Father Paulus seemed well pleased with this explanation. He had stated it with such cogent authority that, for several moments, I felt myself taken up with its possibility, which goes to show that belief is not always fostered in
what
is said, but in who it is that pronounces it. Such an explanation from Reinhardt would have set me to laughter and ridicule.

Realising that by accepting his ecclesiastical sophistry I might bring an end to this discussion, I answered meekly, ‘Yes, thank you, Father, I can see what you mean.'

It was an answer meant to satisfy him but he must have sensed the doubt in my acceptance, for he declared, ‘Father Hermann and I have decided that the Miracle of the Blood on the Rose taken together with your summoning of the birds is sufficient evidence for the bishop to peruse and we have not included the vision of the Petticoat Angel in the bathhouse.' I was most relieved to hear this, but then Father Paulus added, ‘We may need it as evidence at a later time, and I will notify Father Hermann of the blessed sign of the fish.

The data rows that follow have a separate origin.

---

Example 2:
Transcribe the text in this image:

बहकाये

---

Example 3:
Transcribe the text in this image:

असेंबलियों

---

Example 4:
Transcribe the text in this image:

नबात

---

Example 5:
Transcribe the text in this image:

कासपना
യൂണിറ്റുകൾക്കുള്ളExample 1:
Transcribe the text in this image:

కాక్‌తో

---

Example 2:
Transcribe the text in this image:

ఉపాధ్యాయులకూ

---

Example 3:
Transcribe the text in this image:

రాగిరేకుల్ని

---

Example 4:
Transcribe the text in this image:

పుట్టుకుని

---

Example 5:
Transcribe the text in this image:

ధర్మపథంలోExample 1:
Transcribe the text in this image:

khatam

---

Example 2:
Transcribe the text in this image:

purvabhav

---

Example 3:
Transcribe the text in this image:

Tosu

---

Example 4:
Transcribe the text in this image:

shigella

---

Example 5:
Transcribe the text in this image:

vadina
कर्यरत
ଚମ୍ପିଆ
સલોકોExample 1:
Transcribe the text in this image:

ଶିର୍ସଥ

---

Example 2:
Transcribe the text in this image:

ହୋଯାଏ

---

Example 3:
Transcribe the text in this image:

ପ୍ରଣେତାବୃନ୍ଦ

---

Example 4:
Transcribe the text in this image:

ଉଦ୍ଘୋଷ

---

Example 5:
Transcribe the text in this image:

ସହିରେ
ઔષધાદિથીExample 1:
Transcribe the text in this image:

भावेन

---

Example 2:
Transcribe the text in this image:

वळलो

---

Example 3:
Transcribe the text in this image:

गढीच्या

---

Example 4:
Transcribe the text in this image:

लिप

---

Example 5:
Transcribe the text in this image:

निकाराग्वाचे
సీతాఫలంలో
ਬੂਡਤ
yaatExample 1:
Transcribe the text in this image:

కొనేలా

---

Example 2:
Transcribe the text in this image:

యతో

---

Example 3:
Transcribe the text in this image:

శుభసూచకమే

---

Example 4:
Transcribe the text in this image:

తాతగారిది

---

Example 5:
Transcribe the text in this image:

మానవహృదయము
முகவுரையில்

I know he will be most excited.'

I confess I felt much safer in the pragmatic hands of the Christ-doubting Jews, Frau Sarah and Master Israel, than ever I did in the hands of the two priests bent on proving that I was touched by a divine authority. And I longed to be back in the reasoned and secular presence of Master Israel.

As I walked home from St Martin's much pleased that my Latin studies were to be continued, I could not help but wonder what the two priests would think if they knew that I spent my free time in a whorehouse laughing among the courtesans, or that they told me of the strange proclivities of their patrons or that I knew the most delicate and intimate information about the mayor, the bishop, many nobles and notables.

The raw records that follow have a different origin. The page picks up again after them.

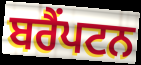
ਬਰੈਂਪਟਨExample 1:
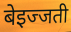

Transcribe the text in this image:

बेइज्जती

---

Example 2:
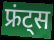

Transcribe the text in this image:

फ्रंट्स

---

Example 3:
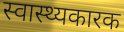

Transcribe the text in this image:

स्वास्थ्यकारक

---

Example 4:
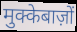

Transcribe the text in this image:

मुक्केबाज़ों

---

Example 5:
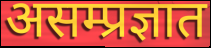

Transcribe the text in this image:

असम्प्रज्ञातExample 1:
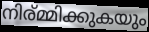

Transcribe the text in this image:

നിര്മ്മിക്കുകയും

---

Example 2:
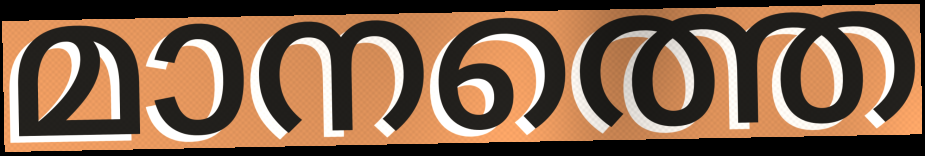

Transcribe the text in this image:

മാനത്തെ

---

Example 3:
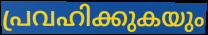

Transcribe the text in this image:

പ്രവഹിക്കുകയും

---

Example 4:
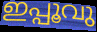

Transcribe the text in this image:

ഇപ്പൂവു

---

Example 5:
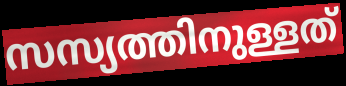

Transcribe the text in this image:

സസ്യത്തിനുള്ളത്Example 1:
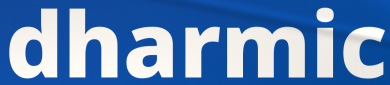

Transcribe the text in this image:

dharmic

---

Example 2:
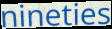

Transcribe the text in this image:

nineties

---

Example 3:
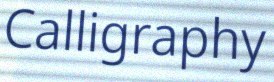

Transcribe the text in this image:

Calligraphy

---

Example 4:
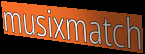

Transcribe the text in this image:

musixmatch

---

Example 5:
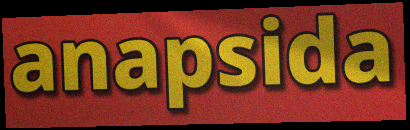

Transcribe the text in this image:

anapsidaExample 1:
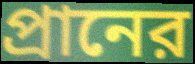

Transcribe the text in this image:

প্রানের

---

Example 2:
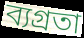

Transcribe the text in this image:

ব্যগ্রতা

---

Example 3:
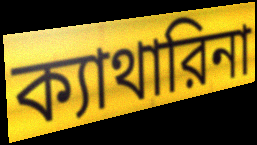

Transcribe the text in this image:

ক্যাথারিনা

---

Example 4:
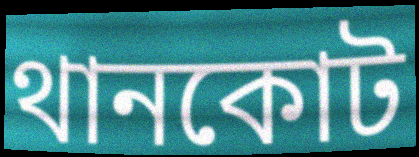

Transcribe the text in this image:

থানকোট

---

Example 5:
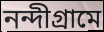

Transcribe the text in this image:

নন্দীগ্রামেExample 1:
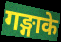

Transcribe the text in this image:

गङ्गाके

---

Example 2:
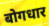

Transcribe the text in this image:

बोगधार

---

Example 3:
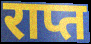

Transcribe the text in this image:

राप्त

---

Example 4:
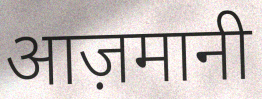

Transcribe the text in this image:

आज़मानी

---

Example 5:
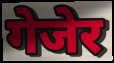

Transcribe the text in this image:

गेजेर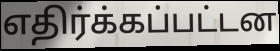
எதிர்க்கப்பட்டன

Then, again, these two were of different ambitions, Father Hermann in his extreme naivety would regard this fraternisation as a manifestation of my saintliness: that in the mornings I worked among the street children and the poor and then at other times among the harlots to cause them to repent and so bring them the comfort of Jesus Christ our Lord. I could also understand the motives of Father Paulus, a scribe, cloistered and all but chained to his desk, suddenly presented with tears of blood on a pure white rose that had no explanation other than a divine one. Of course, he wasn't stupid and he'd examined my hands and no doubt also the boy's, but the advent of my woman's blood would have been beyond his imagination or perhaps even his secular knowledge. It was not only the common people who were constantly on the lookout for signs and portents and he would be overcome with joy that he had been privileged to witness a miracle.

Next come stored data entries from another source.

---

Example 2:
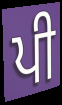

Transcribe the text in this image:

ਪੀ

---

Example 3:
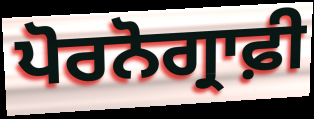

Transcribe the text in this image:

ਪੋਰਨੋਗ੍ਰਾਫ਼ੀ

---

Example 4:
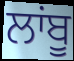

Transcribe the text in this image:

ਲਾਂਬੂ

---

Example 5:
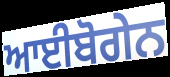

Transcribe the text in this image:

ਆਈਬੋਗੇਨ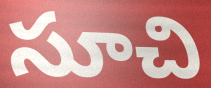
సూచిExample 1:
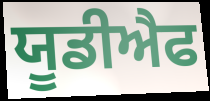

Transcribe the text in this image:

ਯੂਡੀਐਫ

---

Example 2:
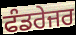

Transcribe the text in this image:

ਫੰਡਰੇਜਰ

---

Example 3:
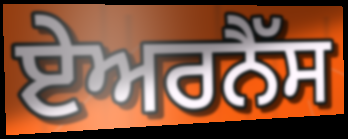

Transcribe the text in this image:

ਏਅਰਨੈੱਸ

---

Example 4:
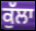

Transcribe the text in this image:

ਕੁੱਲਾ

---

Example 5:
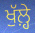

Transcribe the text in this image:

ਖੁੱਲ਼੍ਹੇ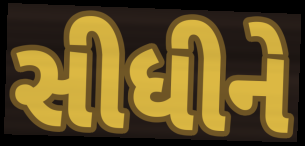
સીધીનેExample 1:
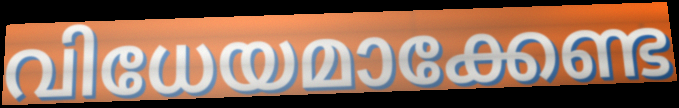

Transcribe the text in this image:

വിധേയമാക്കേണ്ട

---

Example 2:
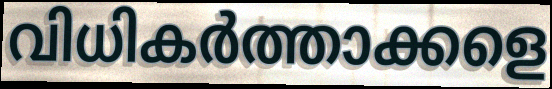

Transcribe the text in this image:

വിധികർത്താക്കളെ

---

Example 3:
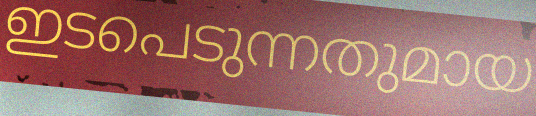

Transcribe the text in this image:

ഇടപെടുന്നതുമായ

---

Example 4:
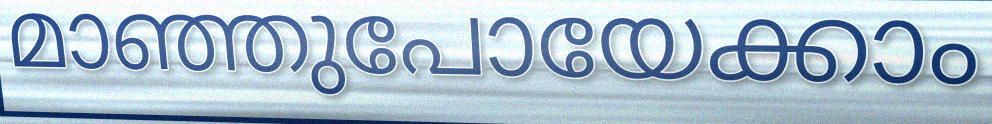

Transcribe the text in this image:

മാഞ്ഞുപോയേക്കാം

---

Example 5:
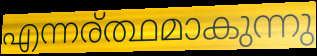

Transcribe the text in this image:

എന്നര്ത്ഥമാകുന്നുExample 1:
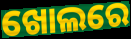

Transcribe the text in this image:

ଖୋଲରେ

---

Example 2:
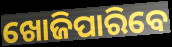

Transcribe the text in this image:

ଖୋଜିପାରିବେ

If I appeared to have changed in how I perceived my faith, it was not that I had forsaken my love for Christ Jesus or my belief in a merciful, all-powerful and loving God, but only that Master Israel was teaching me to think for myself, to always closely question how I interpreted what I saw or thought was the truth. ‘The mind is conditioned early and prejudice is often bred in the cradle,' he'd once said. ‘Do not deny your own experience or belittle it for what may be a common though false belief. To thine own self be true.' Furthermore, my increasing knowledge of God's word in the Latin text often gave me a greater insight into His truth and its meaning, so that I was less reliant on the words of priests who, it seemed to me, often quoted text from habit and by rote, long after they had forgotten the true, blessed and proper meaning of the Scriptures.